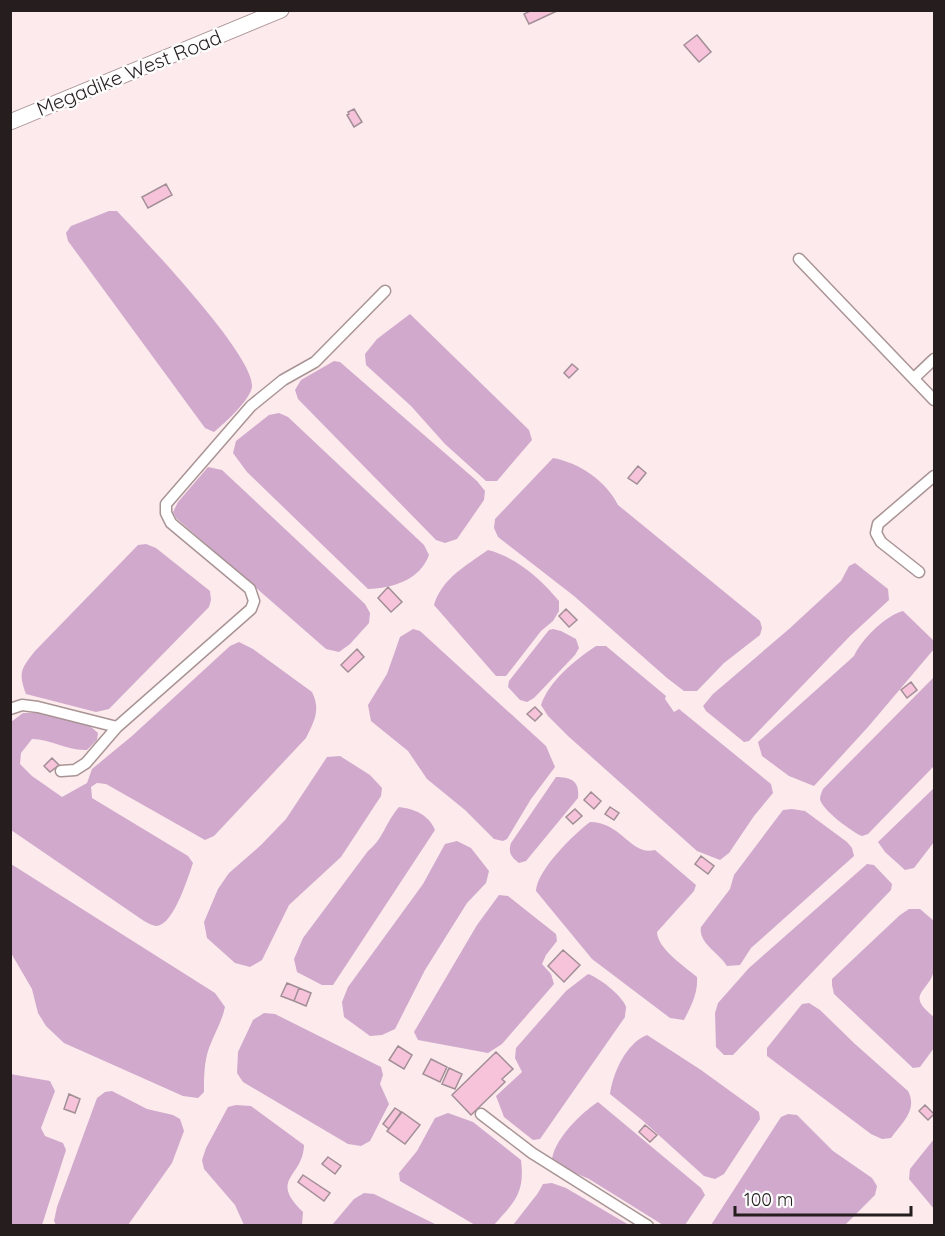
<svg xmlns="http://www.w3.org/2000/svg" width="945" height="1236" font-family="Quicksand,sans-serif">
<style>
.water{fill:#d0a9cd}
.building{fill:#f7c3da;stroke:#a18e96;stroke-width:1.5}
.lines{fill:none;stroke-linecap:round;stroke-linejoin:round}
.street-casing{stroke:#a99495;stroke-width:13}
.secondary-casing{stroke:#a99495;stroke-width:17}
.street{stroke:#fff;stroke-width:10}
.secondary{stroke:#fff;stroke-width:15}
.labels{text-anchor:middle;stroke-width:5;stroke-linejoin:round;paint-order:stroke}
.street-label{font-size:20px;fill:#251d1e;stroke:#fdfdfd}
</style>
<rect width="100%" height="100%" fill="#fdeaec"/>
<path class="water" d="M109,211H117C142,238 255,355 252,387C250,400 225,423 214,432L205,428L68,241L66,233L71,226Z
M410,314L529,430L532,440L497,481H486L445,444L411,406L366,365L365,354L377,339Z
M334,361L340,362L477,481L485,491L484,500L457,539L445,543L436,540L298,399L295,390L301,380Z
M279,413L288,417L424,545L429,555C420,580 393,588 368,589L247,472L233,453L236,441L269,415Z
M553,458C580,463 606,481 618,505L760,621L762,628L760,635L724,663L697,691H684L667,678L574,596L498,537L494,528L495,519Z
M208,467L222,470L365,604L370,613L369,623L350,644L339,652L326,649L176,518L173,512L178,502Z
M146,544L156,548L210,591L211,600L209,607L109,709L96,712L26,694C18,672 21,669 35,651L138,545Z
M488,550C516,557 541,579 559,601V611L553,621L541,631L506,676H496L434,605C442,578 467,565 488,550Z
M855,563L888,589L889,600L850,636L749,741L744,742L706,711L703,706L713,694L789,629L841,581L849,566Z
M903,611L933,640L934,649L868,727L814,786L789,776L762,756L758,742L854,656C861,640 886,615 903,611Z
M413,629L420,631L546,746L555,767L531,799L507,839L503,841L494,839L465,810L427,779L408,751L371,721L368,705L387,674L400,637Z
M553,629L561,631L576,639L579,648L575,655L534,698L527,702L520,700L508,687L509,681L549,630Z
M239,642L253,649L312,692C321,710 314,722 306,738L214,836L205,840L106,784L97,783L91,787L92,798L188,856L193,863C188,877 174,924 157,926C153,926 148,923 144,921L11,830V722L23,713H40L90,726L98,733L97,740L87,750C67,751 51,739 32,739L21,753L20,764L32,776L62,797L87,783L92,769L132,736L230,646Z
M596,646H606L666,696L665,699L674,712L679,709L771,784L773,793L754,816L729,853L720,860L697,851L568,736L548,716L541,705C549,681 575,660 596,646Z
M934,677V766L868,834L862,836C853,833 821,809 820,799C820,795 822,792 823,789Z
M340,756L370,775L382,788L381,796L341,857L289,905L262,960L250,967L235,963L207,938L204,922L218,889L229,873L261,845L286,819L327,757Z
M556,777C571,777 580,781 578,798L526,861L519,863C511,857 508,853 511,843Z
M934,788V842L914,868L905,870L885,852L878,842Z
M399,807C415,809 429,815 435,830L333,985H322L297,972L294,959L303,938L368,851C384,838 385,823 399,807Z
M792,809L805,811L847,842L852,848L854,856L751,948L740,965L727,966C719,953 698,943 701,927L730,889L734,875L783,810Z
M590,822C622,822 630,856 655,850L696,885L694,891L657,932C657,948 685,967 697,977C698,994 691,1006 684,1020L670,1018L592,959L536,891C537,870 574,834 590,822Z
M457,841L471,848L489,871L486,883L467,903L425,970L395,1029L382,1035L370,1036L344,1017L342,1002L348,987L423,884L445,844Z
M11,864L215,993L225,1007C222,1022 214,1034 209,1048C204,1062 204,1077 204,1092L198,1098L183,1096L64,1043L46,1026L38,1013L32,989L11,953Z
M867,864L874,865L892,884L891,890L733,1055H724L716,1047L715,1013L718,1003L749,968Z
M499,895L508,896L556,934L557,941L546,955L542,964L551,974L554,984L502,1044L488,1053L418,1040L414,1032L477,925Z
M909,909H920L934,921C934,936 937,954 934,969C931,992 903,993 934,1017V1048L920,1067L913,1068L834,994L832,985V979L900,915Z
M588,974C598,977 623,996 626,1007C626,1010 625,1014 625,1017L540,1139L533,1140L504,1117L496,1096L522,1072L515,1058L516,1048L566,991Z
M809,1003L820,1010L855,1044L908,1091C918,1110 902,1123 891,1138L882,1139L871,1134L767,1056V1048L802,1004Z
M264,1013L275,1014L381,1067L383,1075L380,1084L389,1104L370,1141L361,1146L348,1144L243,1082L237,1073L238,1052L253,1020Z
M647,1035L701,1070L759,1112L760,1119L724,1174L715,1179L704,1176L642,1120L610,1094C613,1073 626,1043 647,1035Z
M10,1074L50,1081L55,1091L41,1128L45,1136L63,1143L66,1150L42,1225H11Z
M112,1091L147,1109L173,1115L180,1119L184,1131L172,1163L128,1225H56L54,1221L57,1207L97,1098L105,1092Z
M598,1102L701,1188L705,1195L685,1225H663L589,1179L552,1163C551,1142 582,1112 598,1102Z
M236,1105L251,1106L304,1145C303,1178 268,1178 303,1212L302,1225H244L235,1205L204,1169L202,1160L206,1148L228,1107Z
M448,1113L473,1122L521,1160C525,1193 515,1201 494,1225H475L400,1181L399,1173L417,1151L435,1118Z
M788,1114L797,1115L833,1151L872,1178L877,1186L875,1195L845,1225H711L781,1117Z
M934,1139V1209L909,1179L910,1169Z
M552,1183L566,1188L629,1225H513L538,1193L543,1184Z
M364,1193L374,1194L437,1225H332L354,1199Z"/>
<path class="building" d="M532,10H559L529,24L524,14Z
M697,35L711,52L699,62L684,45Z
M354,109L362,122L354,127L347,115L349,114L348,112Z
M166,184L172,195L148,208L142,197Z
M572,364L578,369L569,378L564,373Z
M638,466L646,473L637,484L628,478Z
M388,587L402,602L391,612L378,598Z
M566,609L577,620L569,627L559,616Z
M357,649L364,657L348,672L341,665Z
M911,682L917,690L907,698L901,690Z
M535,707L542,714L535,721L527,714Z
M52,758L59,765L50,772L44,766Z
M591,792L601,801L594,809L584,800Z
M610,807L619,813L614,820L605,814Z
M575,809L582,816L573,824L566,817Z
M701,856L714,866L708,874L695,864Z
M563,950L580,965L564,982L548,966Z
M287,983L299,988L294,1001L281,996Z
M299,988L311,993L306,1006L294,1001Z
M398,1046L412,1055L404,1069L389,1060Z
M496,1052L513,1069L502,1079L505,1082L471,1115L452,1095Z
M431,1059L447,1067L440,1082L423,1074Z
M449,1068L462,1074L455,1089L442,1084Z
M69,1094L80,1099L75,1113L64,1109Z
M925,1105L934,1114L928,1120L919,1111Z
M395,1108L401,1112L389,1129L383,1124Z
M402,1112L420,1125L405,1144L387,1131Z
M645,1125L657,1135L650,1142L639,1132Z
M328,1157L341,1166L335,1174L322,1164Z
M303,1175L330,1193L324,1201L298,1182Z"/>
<g class="lines">
<g class="street-casing">
<path id="street" d="M799,259L934,400
M914,378L934,359
M919,572L881,542L876,533L878,524L934,476
M10,709L22,705L38,707L117,727
M61,771L75,770L86,763L117,727L251,609L254,601L250,589L171,523L166,513V504L251,406L283,380L315,362L385,291
M481,1114L532,1153L648,1226"/>
</g>
<g class="secondary-casing">
<path id="secondary" d="M10,122L281,10"/>
</g>
<use href="#street" class="street"/>
<use href="#secondary" class="secondary"/>
</g>
<g class="labels">
<g class="street-label">
<text transform="translate(129 73) rotate(-22)" y="7">Megadike West Road</text>
</g>
</g>
<rect width="945" height="1236" fill="none" stroke="#251d1e" stroke-width="24"/>
<path d="M735 1206v9h176v-9" fill="none" stroke="#251d1e" stroke-width="3"/>
<text x="744" y="1206" font-size="18" fill="#251d1e" stroke="#fdfdfd" stroke-width="4.5" paint-order="stroke">100 m</text>
</svg>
########
**What is expected:** Only the lines above starting at the line that holds "M566,609L577,620L569,627L559,616Z" and ending at the line that holds "M299,988L311,993L306,1006L294,1001Z" are to be repeated, exactly and in full.

**The answer:**
M566,609L577,620L569,627L559,616Z
M357,649L364,657L348,672L341,665Z
M911,682L917,690L907,698L901,690Z
M535,707L542,714L535,721L527,714Z
M52,758L59,765L50,772L44,766Z
M591,792L601,801L594,809L584,800Z
M610,807L619,813L614,820L605,814Z
M575,809L582,816L573,824L566,817Z
M701,856L714,866L708,874L695,864Z
M563,950L580,965L564,982L548,966Z
M287,983L299,988L294,1001L281,996Z
M299,988L311,993L306,1006L294,1001Z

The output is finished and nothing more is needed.